In seinen aktuellen „Empfehlungen zu hochschulischer Weiterbildung als Teil des lebenslangen Lernens“ spricht sich der Wissenschaftsrat dafür aus, weiterbildende Studienangebote auszubauen. Hochschulen seien nicht nur für eine Erstausbildung zuständig. „Sie haben auch die Aufgabe, Fachkräfte nach einem ersten Abschluss wissenschaftlich weiterzubilden“, betonte Professorin Martina Brockmeier, Vorsitzende des Wissenschaftsrats. Für Berufstätige sollte es daher mehr grundständige Studienangebote geben, die zur Weiterbildung genutzt werden könnten – sei es in Teilzeit, berufsbegleitend oder als Fernstudiengänge.

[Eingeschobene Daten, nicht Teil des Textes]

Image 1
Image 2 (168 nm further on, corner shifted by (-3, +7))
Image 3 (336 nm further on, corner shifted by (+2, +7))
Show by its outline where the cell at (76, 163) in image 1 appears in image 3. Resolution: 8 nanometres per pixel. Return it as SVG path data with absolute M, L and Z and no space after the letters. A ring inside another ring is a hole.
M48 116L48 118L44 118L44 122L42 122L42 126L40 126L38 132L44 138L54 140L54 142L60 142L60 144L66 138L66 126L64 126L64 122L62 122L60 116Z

Hochschulische Weiterbildung muss laut dem Gremium langfristig durch ein konsistentes Modell finanziert werden, an dem sich Individuen, Arbeitgeber und der Staat gemeinsam beteiligen. In Berufen von besonderem öffentlichen Interesse sollten den Hochschulen künftig mehr gebührenfreie oder -reduzierte Studienangebote ermöglicht werden.

Außerdem schlägt der Wissenschaftsrat eine Aufstockung des Hochschulpersonals vor, um einen breiten Ausbau zeitlich und räumlich flexibler Studienformate zu gewährleisten. Die Lehre in der Weiterbildung solle als Haupt- oder Nebentätigkeit möglich sein. Bislang könne das Lehrpersonal oft nicht im Hauptamt tätig werden, obwohl es neben der Lehre auch die aufwendige Anbahnung und Entwicklung übernehmen müsse. Die Hochschulen sollten Service für Lehrende und Studierende, Beratung und Studienangebote in der Weiterbildung bündeln und Außenstehenden damit leichter zugänglich machen. Ferner sollten Arbeitgeber das Weiterbildungsangebot der Hochschulen für ihre Personalentwicklung intensiver nutzen.